Dabei war es nur eine Frage der Zeit gewesen. Spätestens wenn er den Rest seiner Klamotten heraus geräumt hätte für den Umzug, hätte er es wieder gefunden. Doch wären dann auch seine Gefühle so hochgekommen?

In Nialls Kopf gab es dieses Paralleluniversum, in dem er das Kleid sah und nur für die Zeit, die er brauchte, um all seine anderen Sachen einzupacken darüber nachdachte, was er damit tun würde. Er ließ es dort hängen in diesem Paralleluniversum, damit sich der Nachmieter darum kümmern musste. Oder Louis, der es dann wortlos in den Altkleidersack packte und mit dem Rest von seinen aussortierten Sachen weggebrachte. Ohne dass Niall sich jemals wieder Gedanken darüber machen musste. 

Aber er weiß nicht einmal, ob ihm dieses Szenario lieber gewesen wäre. Weniger schmerzhaft. Weniger anstrengend. Ja. 

Doch es hätte ja dann immer diese Möglichkeit in seinem Kopf gegeben, in der er Addy wiedersah und alles stehen und liegen ließ, um sie glücklich zu machen. So wie er es schon tausend Mal vorher gemacht hatte. 

Und auch wenn er das "Was wäre wenn" nie komplett aus seinem Kopf bekommen würde: Das, in dem hypothetischer Niall und hypothetische Addy beide single waren, sich wiedersahen und einfach glücklich waren, dass sie aufeinander gewartet hatten. Das, in dem ein Jahr voll Elend für ein Leben voller Addy vollkommen wert war.
Aber Niall war sich sicher, dass er die Realität bevorzugte. 

Ein Teil von ihm würde Addy vermutlich immer lieben und allein die Tatsache, dass er es immer noch nicht schaffte, sie als seine Exfreundin vorzustellen, sondern einfach das übernahm, was sie selbst etabliert hatte. "Das ist meine Addy", sagte er jedes Mal, wenn jemand fragte und sie lächelten sich danach für ein, zwei Sekunden an wie Kinder, die ein Geheimnis vor Erwachsenen hatten. 

Und er liebte es jedes Mal. 

Therese verstand es und lachte, wenn sie den verwirrten Blick des Gegenübers sah. Dass sie es verstand, war es, was sie so verdammt richtig für Niall machte. 

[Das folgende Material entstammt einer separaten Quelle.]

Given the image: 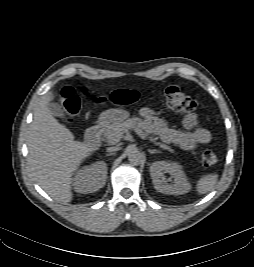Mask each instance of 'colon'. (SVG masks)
<instances>
[{
  "label": "colon",
  "instance_id": "obj_1",
  "mask_svg": "<svg viewBox=\"0 0 254 267\" xmlns=\"http://www.w3.org/2000/svg\"><path fill=\"white\" fill-rule=\"evenodd\" d=\"M162 97L166 108L175 113L191 114L197 106L191 97L176 86L165 88L162 92ZM139 99L140 94L136 90L119 89L109 96L98 98L97 103L101 105L128 106L136 103ZM60 102L69 119H73L79 113L81 107L80 99L73 87L66 86L61 90ZM200 160L203 166L211 167L218 162V157L214 152L204 150L200 155Z\"/></svg>",
  "mask_w": 254,
  "mask_h": 267
}]
</instances>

Sie hinterfragte diese verdammt großartige Liebe, die solange zwischen Addy und Niall gestanden hatte und wusste, dass ein kleiner Teil von Niall sich immer um Addy sorgen würde. Weil es bei ihr nicht anders war. Nur noch tausend Mal schwieriger. Doch sie verstand auch, dass Addy für Niall wie ein Wirbelsturm gewesen war und ihn willenlos gemacht hatte, obwohl er dafür nichts konnte und sie deshalb so falsch für ihn war.
Sie verstand immer alles, so lange Niall aufrecht und ehrlich zu ihr war und selbst wenn sie es nicht verstand, machte sie sich die Mühe es zu versuchen. 

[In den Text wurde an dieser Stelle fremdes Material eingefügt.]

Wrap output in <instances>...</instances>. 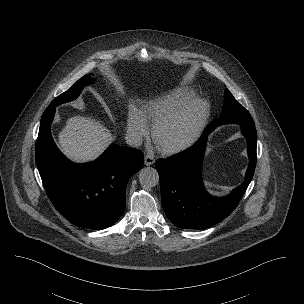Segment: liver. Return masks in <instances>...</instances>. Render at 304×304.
<instances>
[{"label":"liver","instance_id":"obj_1","mask_svg":"<svg viewBox=\"0 0 304 304\" xmlns=\"http://www.w3.org/2000/svg\"><path fill=\"white\" fill-rule=\"evenodd\" d=\"M114 139L111 131L92 116H73L59 133L61 151L76 162L91 161L98 157Z\"/></svg>","mask_w":304,"mask_h":304}]
</instances>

Und Niall war so glücklich, sie an diesem betrunkenen Abend gefunden zu haben und dann nie mehr gehen gelassen zu haben. 

Er wusste nicht, wann es passiert war. Aber irgendwann hatte er angefangen, wann immer er eine andere Frau sah, zu denken: Sie ist nun Mal nicht Theres. Genauso wie er, als er Therese getroffen hatte, gedacht hatte 'Sie ist nun Mal nicht Addy'.  Während er das das erste Mal bemerkt hatte, wusste er, er würde ihr einen Ring an den Finger stecken und nicht mehr loslassen. 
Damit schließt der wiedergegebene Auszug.